C’est ce lundi, que Pierre Claver Maganga-Moussavou a annoncé sa candidature, une de plus du côté de l’opposition, pour la présidentielle de 2023. Le lendemain, il a reçu une volet de bois vert de la part du Parti démocratique gabonais, plus réactif et plus offensif depuis la nomination la semaine dernière d’un nouveau secrétaire général à la tête du parti majoritaire. Notre rédaction vous explique pourquoi.
Ce mardi 15 mars, le Parti démocratique gabonais (PDG, au pouvoir) a implicitement chargé Pierre Claver Maganga-Moussavou.

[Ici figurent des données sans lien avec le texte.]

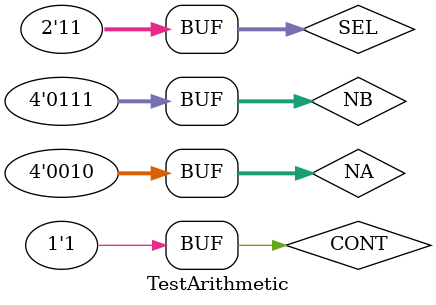
<source format=v>
`timescale 1ns / 1ps


module TestArithmetic;

	// Inputs
	reg [3:0] NA;
	reg [3:0] NB;
	reg [1:0] SEL;
	reg CONT;

	// Outputs
	wire [7:0] SALE;

	// Instantiate the Unit Under Test (UUT)
	BlackBox uut (
		.NA(NA), 
		.NB(NB), 
		.SEL(SEL), 
		.CONT(CONT), 
		.SALE(SALE)
	);

	initial begin
		// Initialize Inputs
		NA = 6;
		NB = 2;
		SEL = 0;
		CONT = 0;
		// Wait 100 ns for global reset to finish
		#100;
		
		NA = 9;
		NB = 3;
		SEL = 1;
		CONT = 0;
		#100;
		
		NA = 4;
		NB = 13;
		SEL = 2;
		CONT = 0;
		#100;
		
		NA = 7;
		NB = 13;
		SEL = 3;
		CONT = 0;
		#100;
		
		NA = 3;
		NB = 5;
		SEL = 0;
		CONT = 1;
		#100;
		
		NA = 15;
		NB = 9;
		SEL = 1;
		CONT = 1;
		#100;
		
		NA = 4;
		NB = 15;
		SEL = 2;
		CONT = 1;
		#100;
		
		NA = 14;
		NB = 7;
		SEL = 3;
		CONT = 1;
		#100;
		
		NA = 15;
		NB = 9;
		SEL = 0;
		CONT = 0;
		#100;
		
		NA = 10;
		NB = 8;
		SEL = 1;
		CONT = 0;
		#100;
		
		NA = 14;
		NB = 6;
		SEL = 2;
		CONT = 0;
		#100;
		
		NA = 9;
		NB = 5;
		SEL = 3;
		CONT = 0;
		#100;
		
		NA = 8;
		NB = 5;
		SEL = 0;
		CONT = 1;
		#100;
		
		NA = 6;
		NB = 9;
		SEL = 1;
		CONT = 1;
		#100;
		
		NA = 11;
		NB = 5;
		SEL = 2;
		CONT = 1;
		#100;
		
		NA = 2;
		NB = 7;
		SEL = 3;
		CONT = 1;
		#100;
        
		// Add stimulus here

	end
      
endmodule


</source>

La veille, le président du Parti social démocratique (PSD) s’était permis de critiquer le président Ali Bongo Ondimba qui aurait, à l’en croire, annoncé sa candidature à l’élection présidentielle. Un fantasme partagé par les opposants et quelques médias (dont les chaines publiques françaises) qui leur sont proches. En réalité, ce qu’a dit le président le 12 mars dernier est quelque peu différent (lire notre article et voir la double-réaction ici et ici du porte-parole du chef de l’Etat…).
Fait cocasse, dans son discours, Ali Bongo Ondimba, s’il n’a pas fait officiellement acte de candidature, a en revanche pointé du doigt ceux « qui confondent leurs rêves avec la réalité ». Maganga-Moussavou est, semble-t-il, de cela.
Double frustration
Quoi qu’il en soit, mal lui en a pris. Dès le lendemain, le PDG lui a sèchement répliqué. « Certes le Gabon a fait le libre choix depuis 1990 de promouvoir le pluralisme politique démocratique, qui permet désormais à tout compatriote jouissant de ses droits civiques, de faire acte de candidature à toute élection politique. Cependant il n’en demeure pas moins que l’élection présidentielle doit rester ce rendez-vous majeur entre un homme et son peuple», a déclaré le porte-parole du PDG. «A cet égard, le PDG marque son étonnement devant les dénégations et autres critiques stériles déversées au prétexte d’une déclaration de candidature par un homme politique qui, depuis trois décennies, a été constamment associé à la gestion de l’Etat », a tonné David Ella Mintsa.
Pour le porte-parole du PDG, la sixième candidature de l’ancien vice-président à une élection présidentielle, est simplement l’expression d’une frustration consécutive à la perte de privilèges. Une référence au goût prononcé de Maganga-Moussavou pour les bolides de luxe qui lui a, en mai 2019, aux côtés de l’affaire dite du Kevazingo, coûté son poste. « Cette attitude de reniement, du reste surprenant, de la part d’une personnalité qui a occupé de de hautes fonctions au sein de l’exécutif, cache mal la frustration née de la perte de certaines positions privilégiées au sein de l’appareil étatique », a déclaré David Ella Mintsa.
Et celui d’enfoncer le clou en pointant du doigt le penchant marqué de l’intéressé pour la transhumance politique : « à travers cette énième candidature, l’intéressé voudrait-il faire oublier son implication à un très haut niveau dans la gestion du pays ou poursuit-il simplement son étrange trajectoire politique ponctuée, depuis 30 ans, par d’incessants va-et-vient entre la majorité et l’opposition ? ». On se souvient qu’en août 2019, à peine trois mois après avoir été démissionné, le président du PDG s’était affiché tout sourire auprès de l’opposant Jean Ping, pas encore à ce moment-là en perte totale de vitesse.
Pour d’autres, la perte de son poste de vice-président ne serait pas l’unique source de frustration de Pierre Claver Maganga-Moussavou. La sortie, la semaine dernière, de son fils, qui occupait depuis 2018 le portefeuille de l’Agriculture, aurait fait office d’électrochoc. « Il n’y a pas de hasard de calendrier. Moins d’une semaine après le départ de Biendi (Maganga-Moussavou) du gouvernement, son père se déclare candidat », fait observer un ministre chevronné.
Pour l’opposition (Mangaga-Moussavou se classant, à cette heure en tout cas, sur cette partie de l’échiquier), l’annonce d’une énième candidature contribue à émietter un camp où les prétendants à l’investiture suprême sont légions : de Jean Ping à Alexandre Barro Chambrier, en passant par Charles Mba et Paul-Marie Gondjout, sans compter Mike Joktane où certains des membres du collectif d’Appel à agir dont les dents rayent le parquet.